He's aiming for nearly 23 miles this summer. The record is 19.5 miles.
Mr Baumgartner lifted off Thursday for a test jump from Roswell, New Mexico, aboard a 100-foot helium balloon. He rode inside a pressurized capsule to 71,581 feet - 13.6 miles - and then jumped.
He parachuted to a safe landing, according to project spokeswoman Trish Medalen.
'The view is amazing, way better than I thought,' Mr Baumgartner said after the practice jump, in remarks provided by his representatives.
Thursday's rehearsal was a test of his capsule, full-pressure suit, parachutes and other systems.
A mini Mission Control - fashioned after NASA's - monitored his flight.
Mr Baumgartner reached speeds of up to 364.4 mph Thursday and was in free fall for three minutes and 43 seconds, before pulling his parachute cords.
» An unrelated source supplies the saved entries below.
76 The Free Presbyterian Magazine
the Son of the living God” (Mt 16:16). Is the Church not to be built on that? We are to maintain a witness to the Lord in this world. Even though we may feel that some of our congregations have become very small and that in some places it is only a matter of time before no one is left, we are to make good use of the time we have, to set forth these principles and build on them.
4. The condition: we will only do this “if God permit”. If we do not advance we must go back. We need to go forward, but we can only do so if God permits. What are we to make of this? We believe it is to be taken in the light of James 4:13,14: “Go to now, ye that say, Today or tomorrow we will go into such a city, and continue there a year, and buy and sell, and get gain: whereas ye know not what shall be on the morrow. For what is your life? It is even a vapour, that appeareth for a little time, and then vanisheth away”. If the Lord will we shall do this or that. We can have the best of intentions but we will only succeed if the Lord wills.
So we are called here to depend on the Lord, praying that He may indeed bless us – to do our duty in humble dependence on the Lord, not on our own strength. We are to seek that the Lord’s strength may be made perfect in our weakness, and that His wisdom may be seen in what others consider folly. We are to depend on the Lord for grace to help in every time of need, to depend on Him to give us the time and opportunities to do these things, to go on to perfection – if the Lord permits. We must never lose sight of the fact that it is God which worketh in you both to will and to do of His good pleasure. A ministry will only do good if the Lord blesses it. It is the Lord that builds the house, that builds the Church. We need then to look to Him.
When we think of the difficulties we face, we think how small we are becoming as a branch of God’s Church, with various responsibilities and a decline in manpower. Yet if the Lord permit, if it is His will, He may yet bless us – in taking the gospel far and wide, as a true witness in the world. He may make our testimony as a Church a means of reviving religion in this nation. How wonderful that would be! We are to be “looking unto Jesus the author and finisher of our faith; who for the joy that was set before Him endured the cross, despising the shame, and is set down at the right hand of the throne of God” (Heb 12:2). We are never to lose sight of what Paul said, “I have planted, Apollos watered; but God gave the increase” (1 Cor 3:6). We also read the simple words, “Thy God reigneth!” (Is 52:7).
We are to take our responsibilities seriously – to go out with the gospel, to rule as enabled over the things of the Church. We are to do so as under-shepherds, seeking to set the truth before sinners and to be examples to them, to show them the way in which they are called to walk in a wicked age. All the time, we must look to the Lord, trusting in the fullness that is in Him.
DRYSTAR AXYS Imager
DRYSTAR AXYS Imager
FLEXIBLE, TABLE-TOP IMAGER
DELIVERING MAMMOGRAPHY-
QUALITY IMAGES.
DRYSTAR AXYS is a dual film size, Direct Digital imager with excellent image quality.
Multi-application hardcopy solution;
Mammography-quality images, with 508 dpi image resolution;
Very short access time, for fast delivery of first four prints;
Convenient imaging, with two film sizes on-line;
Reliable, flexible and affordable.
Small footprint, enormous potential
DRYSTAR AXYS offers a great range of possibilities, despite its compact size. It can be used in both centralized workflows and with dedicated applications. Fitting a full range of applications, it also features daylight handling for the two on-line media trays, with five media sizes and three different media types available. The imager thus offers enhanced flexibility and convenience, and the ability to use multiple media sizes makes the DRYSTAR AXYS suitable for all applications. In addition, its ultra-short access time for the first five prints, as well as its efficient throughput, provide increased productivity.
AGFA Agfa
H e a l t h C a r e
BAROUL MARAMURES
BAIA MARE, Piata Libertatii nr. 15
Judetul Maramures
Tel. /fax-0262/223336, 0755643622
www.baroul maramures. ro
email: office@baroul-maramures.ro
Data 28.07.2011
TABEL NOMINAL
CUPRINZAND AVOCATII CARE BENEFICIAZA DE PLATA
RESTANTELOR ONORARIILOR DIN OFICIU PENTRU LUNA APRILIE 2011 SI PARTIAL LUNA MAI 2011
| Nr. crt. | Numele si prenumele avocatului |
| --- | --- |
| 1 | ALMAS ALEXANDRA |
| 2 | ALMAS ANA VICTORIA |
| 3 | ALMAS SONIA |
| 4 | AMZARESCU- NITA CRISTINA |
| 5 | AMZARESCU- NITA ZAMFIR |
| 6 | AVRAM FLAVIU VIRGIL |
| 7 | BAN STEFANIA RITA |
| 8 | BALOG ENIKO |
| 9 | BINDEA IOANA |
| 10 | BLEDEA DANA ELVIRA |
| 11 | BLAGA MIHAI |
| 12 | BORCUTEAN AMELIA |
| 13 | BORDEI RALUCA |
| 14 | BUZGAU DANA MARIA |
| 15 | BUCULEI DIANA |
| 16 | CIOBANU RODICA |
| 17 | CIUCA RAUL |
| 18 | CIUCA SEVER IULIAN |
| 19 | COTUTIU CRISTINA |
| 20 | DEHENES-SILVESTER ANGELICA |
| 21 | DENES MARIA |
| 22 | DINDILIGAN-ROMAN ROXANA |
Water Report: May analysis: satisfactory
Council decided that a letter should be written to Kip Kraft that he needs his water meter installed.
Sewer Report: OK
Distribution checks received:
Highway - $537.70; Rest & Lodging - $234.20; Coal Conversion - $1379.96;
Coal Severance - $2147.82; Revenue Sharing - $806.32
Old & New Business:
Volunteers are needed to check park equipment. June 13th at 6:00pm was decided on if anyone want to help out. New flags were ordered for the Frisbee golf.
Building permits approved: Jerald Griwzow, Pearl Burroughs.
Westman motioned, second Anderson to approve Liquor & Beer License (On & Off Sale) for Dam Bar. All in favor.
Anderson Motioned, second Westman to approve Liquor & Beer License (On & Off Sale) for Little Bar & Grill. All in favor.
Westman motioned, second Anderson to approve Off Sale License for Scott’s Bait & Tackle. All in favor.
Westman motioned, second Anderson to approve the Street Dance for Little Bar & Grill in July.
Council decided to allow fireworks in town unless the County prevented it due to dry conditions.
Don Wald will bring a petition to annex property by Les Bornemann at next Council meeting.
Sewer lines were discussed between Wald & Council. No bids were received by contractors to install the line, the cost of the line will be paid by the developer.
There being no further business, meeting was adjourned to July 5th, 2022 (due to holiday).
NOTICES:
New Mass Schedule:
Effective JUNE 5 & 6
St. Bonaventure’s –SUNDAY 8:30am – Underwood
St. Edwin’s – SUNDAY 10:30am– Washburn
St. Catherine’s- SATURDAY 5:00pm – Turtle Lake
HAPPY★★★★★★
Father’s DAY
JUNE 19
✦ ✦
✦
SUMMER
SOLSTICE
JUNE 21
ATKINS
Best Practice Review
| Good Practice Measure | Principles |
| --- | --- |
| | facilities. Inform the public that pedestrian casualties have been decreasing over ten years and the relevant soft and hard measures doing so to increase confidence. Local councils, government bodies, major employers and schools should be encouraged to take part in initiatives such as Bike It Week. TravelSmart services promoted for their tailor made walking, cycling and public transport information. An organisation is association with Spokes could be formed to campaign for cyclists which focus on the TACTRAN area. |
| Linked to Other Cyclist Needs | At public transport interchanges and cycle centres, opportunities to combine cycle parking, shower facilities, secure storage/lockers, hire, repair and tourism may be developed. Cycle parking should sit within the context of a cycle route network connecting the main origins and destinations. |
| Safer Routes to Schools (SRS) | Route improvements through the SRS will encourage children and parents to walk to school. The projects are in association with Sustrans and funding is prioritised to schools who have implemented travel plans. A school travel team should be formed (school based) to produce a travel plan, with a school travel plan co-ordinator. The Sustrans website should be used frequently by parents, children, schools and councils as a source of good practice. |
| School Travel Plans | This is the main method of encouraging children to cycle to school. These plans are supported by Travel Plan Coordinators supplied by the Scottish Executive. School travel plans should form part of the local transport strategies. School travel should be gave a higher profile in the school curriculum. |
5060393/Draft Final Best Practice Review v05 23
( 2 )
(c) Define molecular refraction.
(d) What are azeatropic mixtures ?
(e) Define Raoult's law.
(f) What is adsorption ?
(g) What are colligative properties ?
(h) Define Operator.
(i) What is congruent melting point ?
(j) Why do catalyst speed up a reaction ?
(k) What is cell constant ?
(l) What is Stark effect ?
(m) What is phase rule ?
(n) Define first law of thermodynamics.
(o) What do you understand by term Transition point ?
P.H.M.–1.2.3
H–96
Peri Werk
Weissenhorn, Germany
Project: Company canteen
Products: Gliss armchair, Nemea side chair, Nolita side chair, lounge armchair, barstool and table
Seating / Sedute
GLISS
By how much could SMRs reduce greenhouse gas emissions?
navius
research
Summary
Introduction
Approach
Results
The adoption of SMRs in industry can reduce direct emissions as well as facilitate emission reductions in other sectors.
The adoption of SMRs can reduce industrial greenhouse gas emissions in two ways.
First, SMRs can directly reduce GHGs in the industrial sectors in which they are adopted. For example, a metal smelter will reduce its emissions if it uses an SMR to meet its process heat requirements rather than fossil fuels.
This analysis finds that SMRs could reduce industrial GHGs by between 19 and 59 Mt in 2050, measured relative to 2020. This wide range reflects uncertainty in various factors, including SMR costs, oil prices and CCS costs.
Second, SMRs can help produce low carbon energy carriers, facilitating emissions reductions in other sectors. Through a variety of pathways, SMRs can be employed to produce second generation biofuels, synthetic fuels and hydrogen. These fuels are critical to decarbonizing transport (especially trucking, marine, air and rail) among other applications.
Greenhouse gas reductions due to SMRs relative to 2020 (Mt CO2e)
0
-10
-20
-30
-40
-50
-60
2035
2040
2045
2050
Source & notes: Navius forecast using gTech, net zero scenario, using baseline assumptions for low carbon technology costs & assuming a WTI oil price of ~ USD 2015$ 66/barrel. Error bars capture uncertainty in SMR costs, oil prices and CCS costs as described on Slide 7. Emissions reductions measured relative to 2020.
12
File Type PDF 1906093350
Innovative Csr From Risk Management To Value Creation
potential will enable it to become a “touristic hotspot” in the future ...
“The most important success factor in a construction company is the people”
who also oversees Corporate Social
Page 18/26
The entire jump lasted eight minutes and eight seconds.
With Thursday's successful test, Mr Baumgartner is believed to be only the third person ever to jump from such a high altitude and free fall to a safe landing, and the first in a half-century.
'I'm now a member of a pretty small club,' he said.
The record for the highest free fall is held by Joe Kittinger, a retired Air Force officer from Florida. He jumped from 102,800 feet - 19.5 miles - in 1960.
Mr Baumgartner is out to beat that record.
He plans one more dry run - jumping from 90,000 feet - before attempting the full 120,000 feet. The launch window opens in July and extends until the beginning of October.
For comparison, commercial jets generally cruise at over 30,000 feet.
Mr Baumgartner has jumped 2,500 times from planes and helicopters, as well as some of the highest landmarks and skyscrapers on the planet.
Among his conquests: the Christ the Redeemer statue overlooking Rio de Janeiro, the Millau Viaduct in southern France, the 101-story Taipei 101 in Taiwan.
He's also plunged deep into the Earth, leaping face-first into a pitch-dark cave in Croatia.
Mr Baumgartner considers that 620-foot-deep cave jump his most dangerous feat so far, soon to be outdone by his stratospheric plunge.
His mission takes its name, Red Bull Stratos, from the stratosphere as well as the energy drink-maker sponsor.
'I like to challenge myself,' Mr Baumgartner told The Associated Press in a recent interview, 'and this is the ultimate skydive. I think there's nothing bigger than that.'
There are no hard feelings between Mr Kittinger and the man who is out to break his record, however, as Mr Kittinger is now 83 and one of Mr Baumgartner's chief advisers.